[The data]
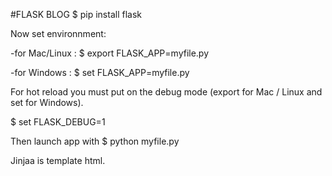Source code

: #FLASK BLOG
$ pip install flask

Now set environnment:

-for Mac/Linux :
$ export FLASK_APP=myfile.py

-for Windows : 
$ set FLASK_APP=myfile.py

For hot reload you must put on the debug mode (export for Mac / Linux and set for Windows).

$ set FLASK_DEBUG=1

Then launch app with 
$ python myfile.py

Jinjaa is template html.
[/The data]
● What you should do
Please count how many lines in the records contain the string "Windows". Give only that number.

● Completed exercise
2